Falhas de mercado como barreiras à entrada poderiam sustentar ou estimular o uso de poder de mercado. Assim, a política de defesa da concorrência deveria atuar preferencialmente nas condições estruturais de mercado. Com efeito, esse foi o enfoque de Harvard: a predominância do controle preventivo via contenção nas concentrações horizontais, em vez de se ater tanto às condutas anticompetitivas de empresas.

A política antitruste de Harvard considera a desconcentração de mercados como uma finalidade em si mesma. A base teórica dada pela formulação da E-C-D, na qual a concentração era a variável-chave a ser controlada, foi abrindo espaço para outras considerações, como as condutas empresariais que teriam efeitos sobre o incremento de barreiras à entrada.

Denominada Nova Escola de Harvard, nas décadas de 1960 e 1970, a ênfase passou a abrigar também questões como os gastos com propaganda, o nível de capacidade ociosa, acordos de exclusividade e fixação de preços de revenda como práticas anticompetitivas entre mercados geradores de poder de mercado.

Em suma, quase uma posição dogmática, a recomendação de Harvard centrou-se na criação de poder de mercado, seja por atos e condutas empresariais, como elemento nocivo e determinante para gerar efeitos perversos à eficiência técnica e alocativa, bem como à distribuição de renda. Daí a ser combatida independentemente de outras considerações que poderiam contrabalançar.42

3.4.2. A política antitruste pela escola de Chicago

A escola de Chicago ou a “Efficiency School” surge para destacar a importância no tratamento das eficiências econômicas na análise antitruste, o que era em grande parte negligenciado por Harvard. O enfoque de Chicago teve maior força nos anos 80 junto ao governo americano, na presidência de Reagan.

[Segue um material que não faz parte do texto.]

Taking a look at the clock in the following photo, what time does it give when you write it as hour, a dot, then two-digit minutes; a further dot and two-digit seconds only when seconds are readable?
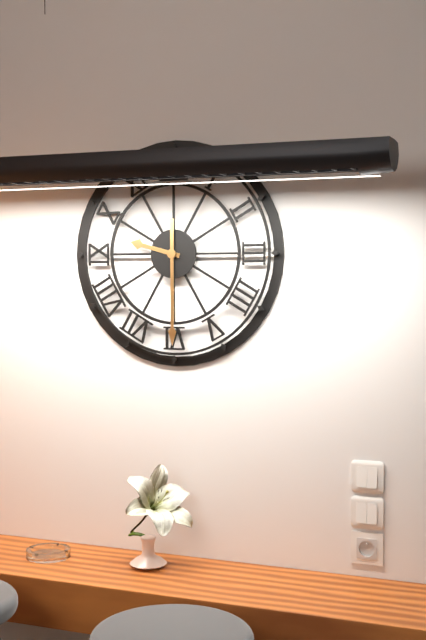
9.30
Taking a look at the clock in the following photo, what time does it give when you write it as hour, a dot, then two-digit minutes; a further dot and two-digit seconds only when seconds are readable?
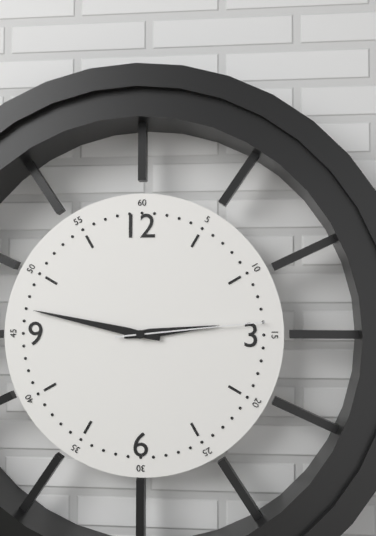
2.47.14
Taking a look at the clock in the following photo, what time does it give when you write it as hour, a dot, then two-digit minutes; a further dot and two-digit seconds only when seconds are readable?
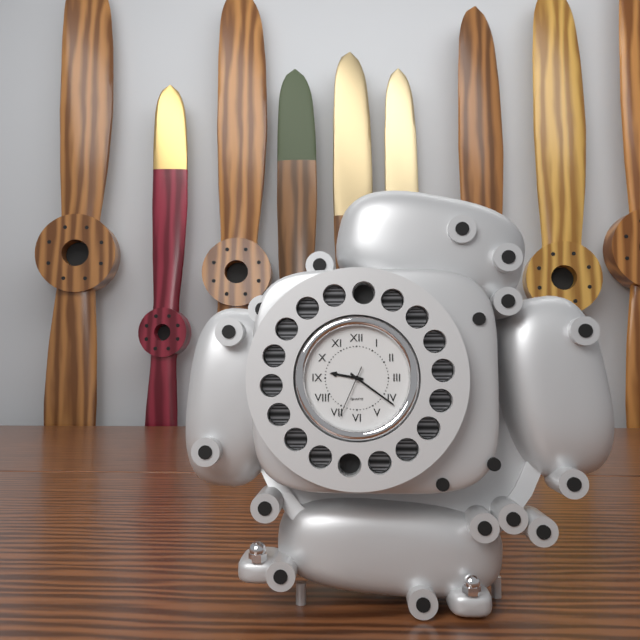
9.21.34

A vertente de Chicago, que é uma contestação ao receituário dominante de Harvard, apontava que a visão estruturalista não contava com respaldo suficientemente teórico ou empírico para estabelecer que concentrações de mercado reduziam bem-estar econômico por meio de geração de poder de mercado. Mais ainda, elevada concentração, além de não necessariamente gerar poder de mercado e perda de satisfação social, pode, em muitos casos, ser a consequência de desenvolvimento da indústria. Afinal, em um processo competitivo, as firmas mais eficientes acumulam recursos, dada a sua maior lucratividade, e absorvem mercados, enquanto as menos eficientes caminham de forma inversa.

Na “Efficiency School”, em geral, a concentração de mercado é fruto de economias de escala, escopo ou de algumas das várias formas de eficiência. Assim, simplesmente coibi-la poderia justamente gerar perda de bem-estar econômico e o castigo a quem se torna eficiente, pois o grau de monopolização mostra justamente os que foram eficientes e conseguiram, através de seu desempenho, adquirir parcela de mercado.

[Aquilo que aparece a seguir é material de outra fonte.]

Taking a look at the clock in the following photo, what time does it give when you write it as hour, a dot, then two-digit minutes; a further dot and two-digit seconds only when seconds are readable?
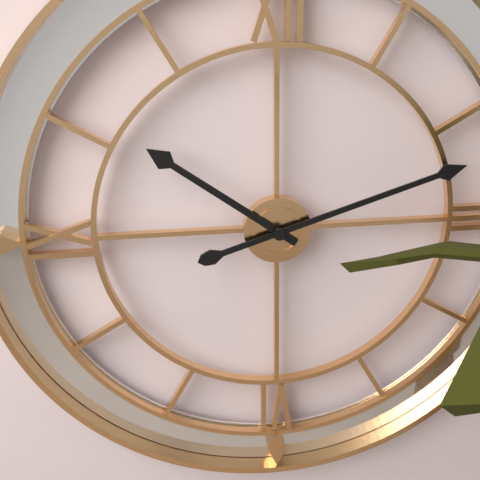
10.12
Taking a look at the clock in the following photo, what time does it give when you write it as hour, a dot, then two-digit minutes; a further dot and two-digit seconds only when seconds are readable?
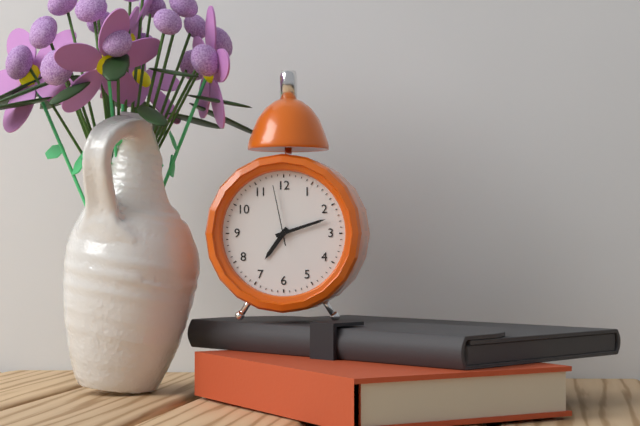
7.12.58
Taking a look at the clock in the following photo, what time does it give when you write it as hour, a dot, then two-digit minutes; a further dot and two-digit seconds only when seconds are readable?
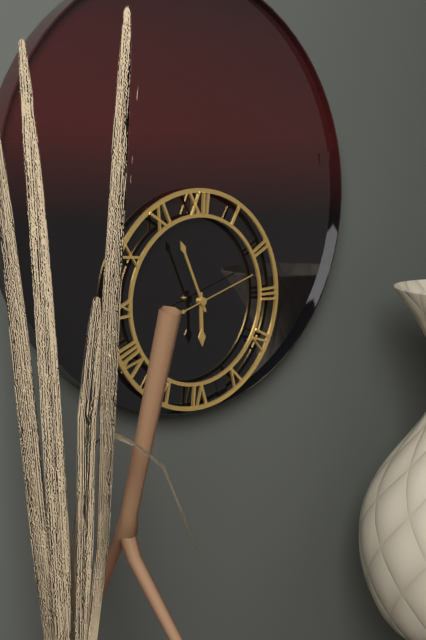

42 FORGIONI, Paula Andrea. Os Fundamentos do Antitrustre. 3ª Ed. São Paulo: Editora Revista dos Tribunais, 2008.

Essa manutenção de participação no mercado evidencia a eficiência daquelas empresas em nível superior ao das demais, caso contrário, estas perderiam mercado com a competitividade das rivais.43 Também criticavam o aspecto de que uma ação governamental no sentido da desconcentração do mercado poderia causar mais distorções do que benefícios à economia.

O mérito da escola de Chicago está no fato de que o trabalho de seus defensores evidenciou a importância de se incorporar às políticas antitruste os vários tipos de eficiências econômicas, ainda que às custas de uma maior complexidade analítica, em função dos inúmeros “trade-offs”44 existentes entre tais tipos.

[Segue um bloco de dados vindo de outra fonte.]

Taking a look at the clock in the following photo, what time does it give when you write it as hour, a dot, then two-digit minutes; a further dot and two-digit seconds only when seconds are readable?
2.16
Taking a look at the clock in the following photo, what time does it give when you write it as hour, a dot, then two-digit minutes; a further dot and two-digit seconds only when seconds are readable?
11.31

Pode-se entender que as duas escolas prestaram uma evolução à normatização da política antitruste. Enquanto Harvard, através da E-C-D, chama a atenção para questões estruturalistas que atentam para o perigo do poder de mercado gerado por atos de concentração ou condutas anticompetitivas, a “Efficiency School” preconiza a necessidade de uma filtragem na análise, considerando os diversos tipos de eficiência econômica que podem justificar tais atos.